La inflación viene aumentando sin que las medidas adoptadas hasta el presente hayan dado resultado. Si bien todavía está controlada, no lo está la inflación que afecta a los productos de la canasta familiar, la que repercute fuerte en los hogares de menores ingresos. Son esas familias, las que una parte importante de su presupuesto dedican a la compra de alimentos las que más están sufriendo.

La respuesta del gobierno ha sido la de procurar "acuerdos de precios", los que, en última instancia, dependen siempre de la voluntad de las empresas; aunque últimamente se alzan voces que reclaman un papel más activo del Estado. Se habla de "controles", "sanciones", subvenciones con recursos originados en el aumento de gravámenes a automóviles y otros artículos.

El Partido Nacional reiteradamente ha reclamado del Ministro Astori la eliminación de impuestos que afectan la canasta familiar. Pero, llegados a este punto, chocamos con la posición fundamentalista del ministro que no quiere rebajar impuestos con los que financia el aumento brutal de los gastos del Estado, ni reconocer los errores que tiene el sistema tributario por él impuesto.

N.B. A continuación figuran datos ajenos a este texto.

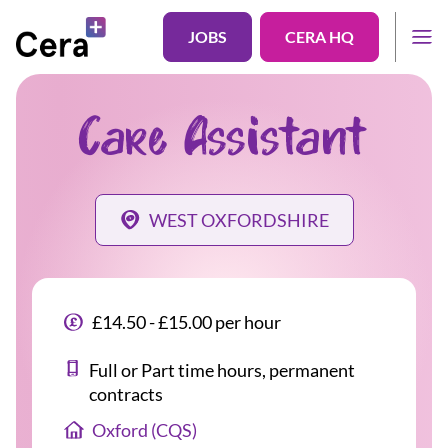
JOBS
CERA HQ
Care Assistant
WEST OXFORDSHIRE
£14.50 - £15.00 per hour
Full or Part time hours, permanent
contracts
Oxford (CQS)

Pero, además, el problema no radica sólo en los precios de los productos básicos. Todo el sistema productivo sufre el castigo de las tarifas públicas, especialmente del combustible; y, si el gasoil productivo quedó por el camino, sólo se han arbitrado soluciones o parches para algunos sectores de la economía. Otros, como los pequeños productores rurales, se ven condenados por un sistema inexorable a la hora de pagar impuestos y que, desconociendo las particularidades del sector, se le niega todo alivio. Días atrás un dirigente gremial de los granjeros se preguntaba con razón, cuando serán ellos los que dispondrán de un fideicomiso para el combustible.

Por otro lado, una enorme cantidad de uruguayos van advirtiendo que los que nos opusimos a la reforma tributaria no estábamos equivocados. Muchos terminaron por "explotar" cuando cobraron el medio aguinaldo. Los descuentos por IRPF y Fonasa se sienten; y lo que es peor, muchos ciudadanos se desayunaron con que se reliquidarían sus aportes, y que, además de las consiguientes molestias, deberán sacar de su bolsillo dinero -del que seguramente no disponen- para que termine en la DGI.

Tantos errores tienen preocupados a dirigentes del Frente Amplio, los que, dejando de lado todo pudor, desembozadamente presionan a Astori para que modifique el IRPF (no así otras inequidades del sistema) y para que haga algo con los precios.

Compréndase bien. No se trata de que hayan advertido de que cometieron un error embanderándose con la reforma de Astori, o que estén preocupados por los precios. No. La preocupación es electoral. Así, por lo menos lo afirma el inefable Mujica quien, suelto de cuerpo, entiende que el Ministro de Economía en tanto candidato presidencial es el principal interesado en que la gente no se enoje con el IRPF. Aunque, quizás la solución se las dé el Director de la OPP, convencido de que los millones de dólares que se siguen destinado a los planes asistencialistas se deben transformar en votos frentistas, en una operación de clientelismo político y de falta de respeto a la población -especialmente la más humilde- que no tendría parangón en historia.